* _Exercise requirements_:
Whenever a line in the data below includes the string "device", copy it out.

Page-level text extractions
════
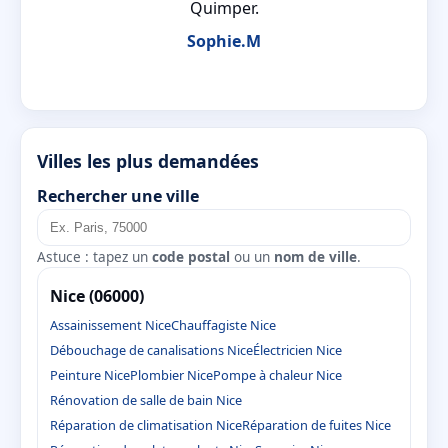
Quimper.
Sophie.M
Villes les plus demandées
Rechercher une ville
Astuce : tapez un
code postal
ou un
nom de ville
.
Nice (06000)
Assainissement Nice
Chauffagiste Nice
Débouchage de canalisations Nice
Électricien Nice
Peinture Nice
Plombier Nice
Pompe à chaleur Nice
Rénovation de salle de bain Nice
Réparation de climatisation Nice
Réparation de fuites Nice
════
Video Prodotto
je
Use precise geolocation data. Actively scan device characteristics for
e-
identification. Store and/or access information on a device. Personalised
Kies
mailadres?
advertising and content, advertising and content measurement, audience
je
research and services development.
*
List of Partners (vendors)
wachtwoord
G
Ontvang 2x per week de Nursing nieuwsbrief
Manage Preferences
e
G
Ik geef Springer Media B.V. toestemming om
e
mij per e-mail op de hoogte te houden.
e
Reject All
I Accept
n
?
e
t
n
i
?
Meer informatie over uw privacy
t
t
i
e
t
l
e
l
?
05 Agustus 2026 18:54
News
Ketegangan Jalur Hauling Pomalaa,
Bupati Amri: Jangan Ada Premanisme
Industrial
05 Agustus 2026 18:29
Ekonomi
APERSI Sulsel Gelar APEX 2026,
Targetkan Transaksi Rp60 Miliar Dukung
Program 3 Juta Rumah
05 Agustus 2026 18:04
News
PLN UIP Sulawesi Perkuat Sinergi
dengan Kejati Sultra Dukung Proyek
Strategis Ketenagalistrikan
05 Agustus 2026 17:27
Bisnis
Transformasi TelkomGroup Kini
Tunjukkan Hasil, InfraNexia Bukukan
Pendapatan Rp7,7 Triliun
════
* _Solution to this exercise_:
Use precise geolocation data. Actively scan device characteristics for
identification. Store and/or access information on a device. Personalised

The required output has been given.